Dal nuovo anno ci attendiamo grandi rivolgimenti e rivoluzioni, insistiamo sui cambiamenti, sulle “magnifiche sorti e progressive”, su grandi speranze. Si ha sempre fretta di sbarazzarsi di quest’anno e di tentare quello appresso. Se la verità, invece, negasse ogni cambiamento: niente rivoluzioni in vista, né speranze da esaudire? Se l’anno nuovo si svolgesse tale e quale ai precedenti, facendoci di volta in volta un po’ più stanchi, un po’ più vecchi?
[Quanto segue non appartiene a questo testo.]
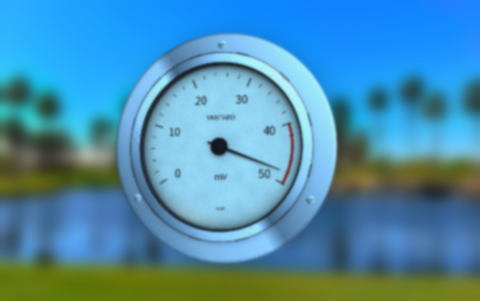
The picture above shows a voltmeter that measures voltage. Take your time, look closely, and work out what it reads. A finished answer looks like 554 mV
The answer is 48 mV
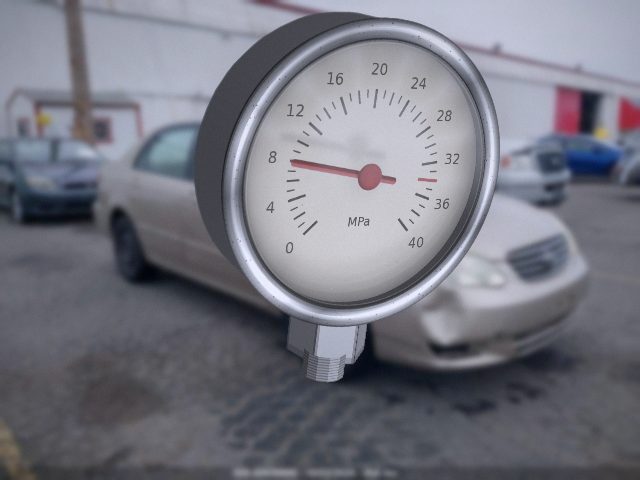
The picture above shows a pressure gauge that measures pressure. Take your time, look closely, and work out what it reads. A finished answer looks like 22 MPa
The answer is 8 MPa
La speranza è l’ultima a morire; sopravvive con uno sberleffo ai nostri corpi. La culliamo, la nutriamo e lei, da brava parassita, s’insidia nei giorni, offrendo scuse per far nulla. Che dire delle rivoluzioni? Quel tempo è finito senza mai portare niente di buono. Ci si aspetta un mutamento evidente, vistoso, sgargiante: un terremoto. “M’investirà come un’onda di risacca”, diciamo, “Verrà, e sarà un fulmine a ciel sereno!”. Eppure ci ritroviamo di anno in anno a mani vuote.

Non si cambia per libero arbitrio, ci si scopre solo diversi. All’alba di questo doppioventi, perciò, riposta l’attesa di alcunché di GRANDE, faccio caso alle serene, minute variazioni nei miei giorni. Oltre che in letteratura, ho sempre amato, in musica, quest’esercizio. E se dovessi scegliere un’equivalenza alle riscritture tentate da Raymond Queneau negli “Exercices de style sceglierei Antonio Vivaldi, maestro nel modellare l’uguale in poliforme.

La Follia” è un capolavoro. Nove minuti tra sciabordii di gondole, maschere e riflessi; la tonaca del Prete Rosso sventola sui pontili della Serenissima e le orfanelle della Pietà lustrano i violini. Le perfezioni vivaldiane dipingono il mutamento di una vita: impercettibile talvolta, talatra vistosissimo. La bellezza s’alterna al turbamento, perciò penso: anziché smaniare per il meglio, apprezziamo quel che è, ed è già molto. Potrà esserci strappato, oppure far da leva a qualche cosa che rischia d’adombrare un presente già radioso.